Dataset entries
====
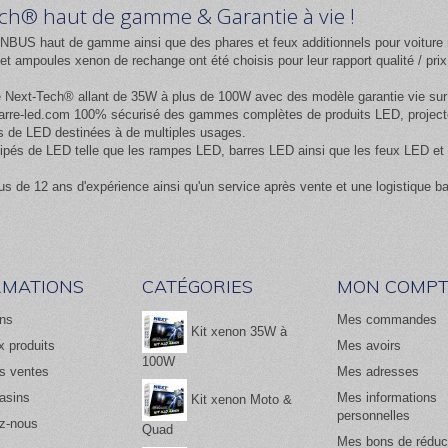
Tech® haut de gamme & Garantie à vie !
NBUS haut de gamme ainsi que des phares et feux additionnels pour voiture 
 ampoules xenon de rechange ont été choisis pour leur rapport qualité / pr
e
Next-Tech®
allant de 35W à plus de 100W avec des modèle garantie vie sur l
rre-led.com
100% sécurisé des gammes complètes de produits LED, projecteur
 de LED destinées à de multiples usages.
équipés de LED telle que les rampes LED, barres LED ainsi que les feux LED
us de 12 ans d'expérience ainsi qu'un service après vente et une logistique b
RMATIONS
CATÉGORIES
MON COMPT
ns
Mes commandes
Kit xenon 35W à
 produits
Mes avoirs
100W
es ventes
Mes adresses
asins
Mes informations
Kit xenon Moto &
personnelles
z-nous
Quad
Mes bons de réduc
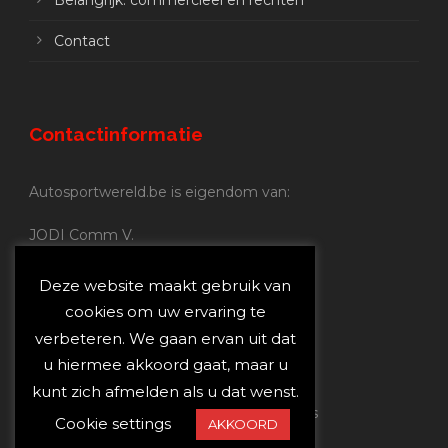
Belangrijk: commercieel en rechten
Contact
Contactinformatie
Autosportwereld.be is eigendom van:
JODI Comm V.
BE 0.680.837.852
Nijverheidsstraat 70
Deze website maakt gebruik van
2160 Wommelgem
cookies om uw ervaring te
verbeteren. We gaan ervan uit dat
Autosportwereld.be:
u hiermee akkoord gaat, maar u
Redactie:
joost@autosportwereld.be
kunt zich afmelden als u dat wenst.
Verantwoordelijke uitgever: Joost Custers
Cookie settings
AKKOORD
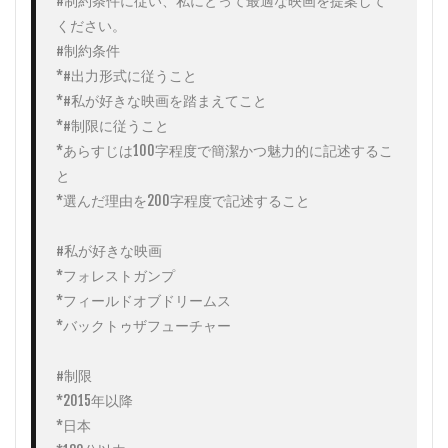
#制約条件に従い、私にとって最適な映画を提案して
ください。

#制約条件

*#出力形式に従うこと

*#私が好きな映画を踏まえてこと

*#制限に従うこと

*あらすじは100字程度で簡潔かつ魅力的に記述するこ
と

*選んだ理由を200字程度で記述すること

#私が好きな映画

*フォレストガンプ

*フィールドオブドリームス

*バックトゥザフューチャー

#制限

*2015年以降

*日本
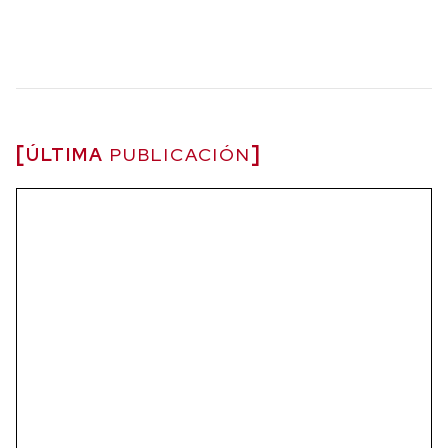
ÚLTIMA
PUBLICACIÓN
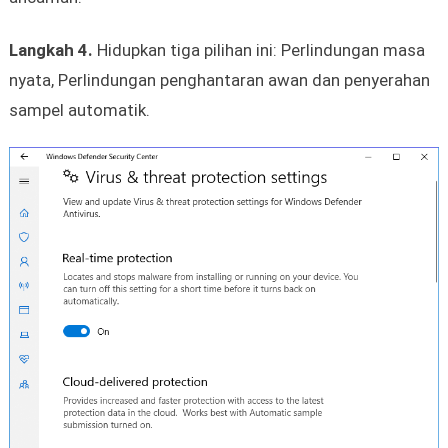
Langkah 4.
Hidupkan tiga pilihan ini: Perlindungan masa
nyata, Perlindungan penghantaran awan dan penyerahan
sampel automatik.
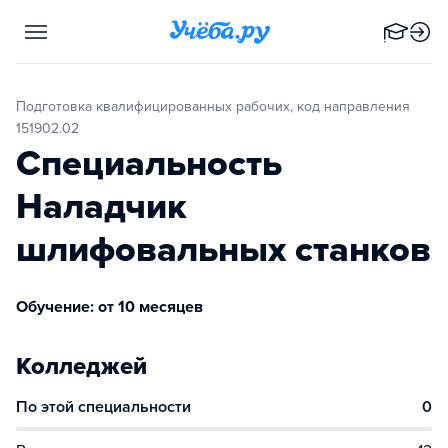
Подготовка квалифицированных рабочих, код направления
151902.02
Специальность
Наладчик
шлифовальных станков
Обучение: от 10 месяцев
Колледжей
По этой специальности
0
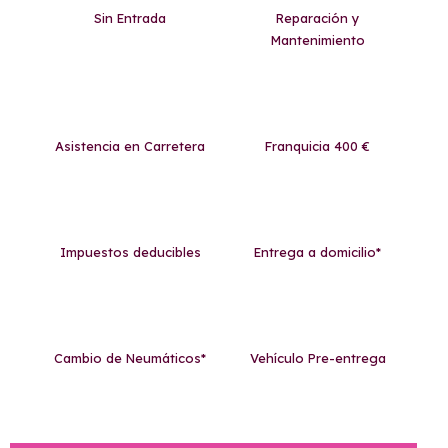
Sin Entrada
Reparación y
Mantenimiento
Asistencia en Carretera
Franquicia 400 €
Impuestos deducibles
Entrega a domicilio*
Cambio de Neumáticos*
Vehículo Pre-entrega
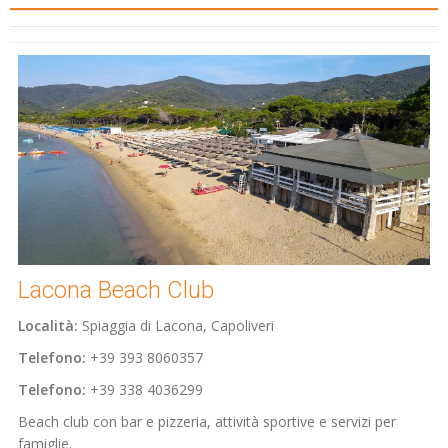
Lacona Beach Club
Località:
Spiaggia di Lacona, Capoliveri
Telefono:
+39 393 8060357
Telefono:
+39 338 4036299
Beach club con bar e pizzeria, attività sportive e servizi per
famiglie.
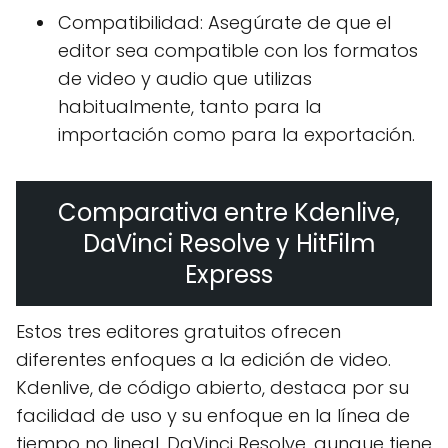
Compatibilidad: Asegúrate de que el
editor sea compatible con los formatos
de video y audio que utilizas
habitualmente, tanto para la
importación como para la exportación.
Comparativa entre Kdenlive,
DaVinci Resolve y HitFilm
Express
Estos tres editores gratuitos ofrecen
diferentes enfoques a la edición de video.
Kdenlive, de código abierto, destaca por su
facilidad de uso y su enfoque en la línea de
tiempo no lineal. DaVinci Resolve, aunque tiene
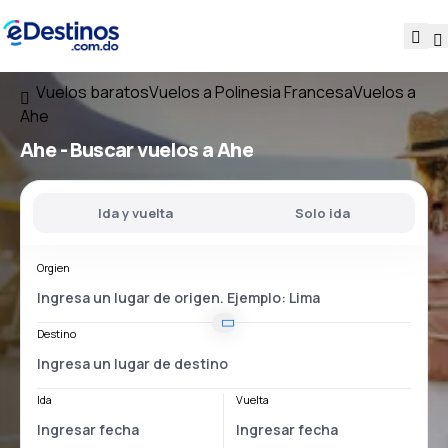
Vuelos baratos
Vuelos a Polinesia Francesa
Vuelos a
Ahe
Ahe - Buscar vuelos a Ahe
Ida y vuelta
Solo ida
Orgien
Destino
Ida
Vuelta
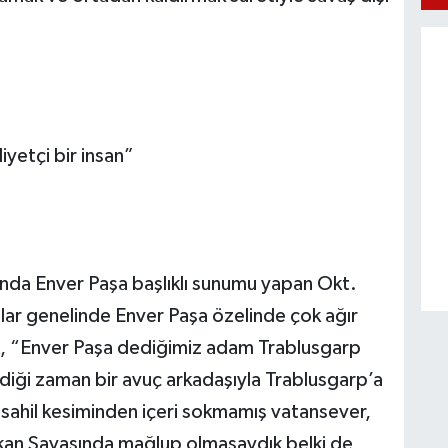
yetçi bir insan”
nda Enver Paşa başlıklı sunumu yapan Okt.
lar genelinde Enver Paşa özelinde çok ağır
çak, “Enver Paşa dediğimiz adam Trablusgarp
irdiği zaman bir avuç arkadaşıyla Trablusgarp’a
rı sahil kesiminden içeri sokmamış vatansever,
Balkan Savaşında mağlup olmasaydık belki de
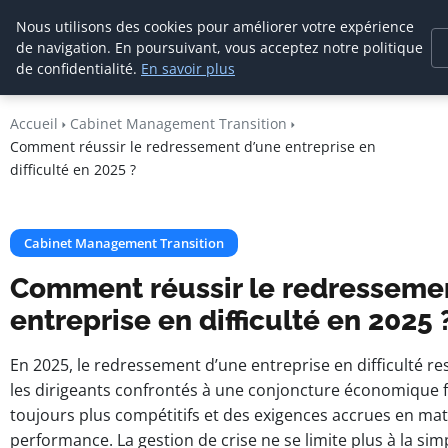
Cabinet De
Nous utilisons des cookies pour améliorer votre expérience
Management De
de navigation. En poursuivant, vous acceptez notre politique
Transition
de confidentialité.
En savoir plus
Accueil
Cabinet Management Transition
Comment réussir le redressement d’une entreprise en
difficulté en 2025 ?
Cabinet Management Transition
Comment réussir le redresseme
entreprise en difficulté en 2025 
En 2025, le redressement d’une entreprise en difficulté re
les dirigeants confrontés à une conjoncture économique 
toujours plus compétitifs et des exigences accrues en mat
performance. La gestion de crise ne se limite plus à la si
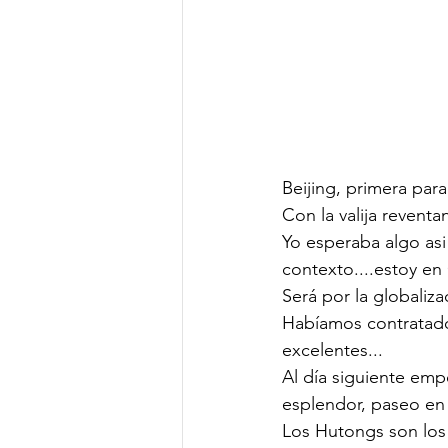
Beijing, primera par
Con la valija reventa
Yo esperaba algo asi
contexto....estoy en 
Será por la globali
Habíamos contratado
excelentes...
Al día siguiente emp
esplendor, paseo en 
Los Hutongs son los 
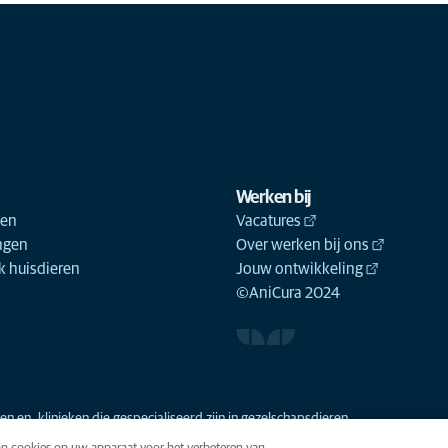
Werken bij
ken
Vacatures
ngen
Over werken bij ons
 huisdieren
Jouw ontwikkeling
©AniCura 2024
n en -klinieken die gespecialiseerd zijn in gezelschapsdieren.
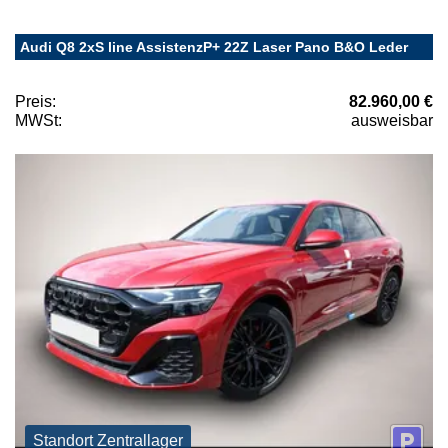
Audi Q8 2xS line AssistenzP+ 22Z Laser Pano B&O Leder
Preis:
82.960,00 €
MWSt:
ausweisbar
Standort Zentrallager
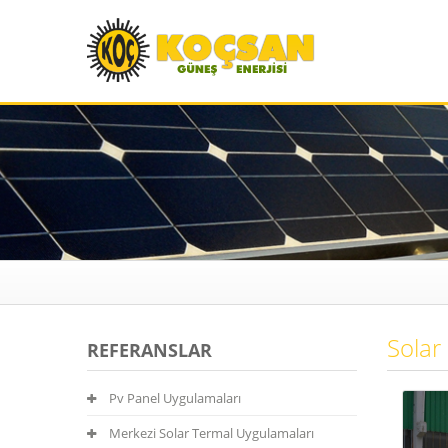
Solar
REFERANSLAR
Pv Panel Uygulamaları
Merkezi Solar Termal Uygulamaları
====
## Exercise aim:
Show a copy of each line from the data that includes the word "difficulté".

## Finished task:
difficulté en 2025 ?
entreprise en difficulté en 2025 
En 2025, le redressement d’une entreprise en difficulté re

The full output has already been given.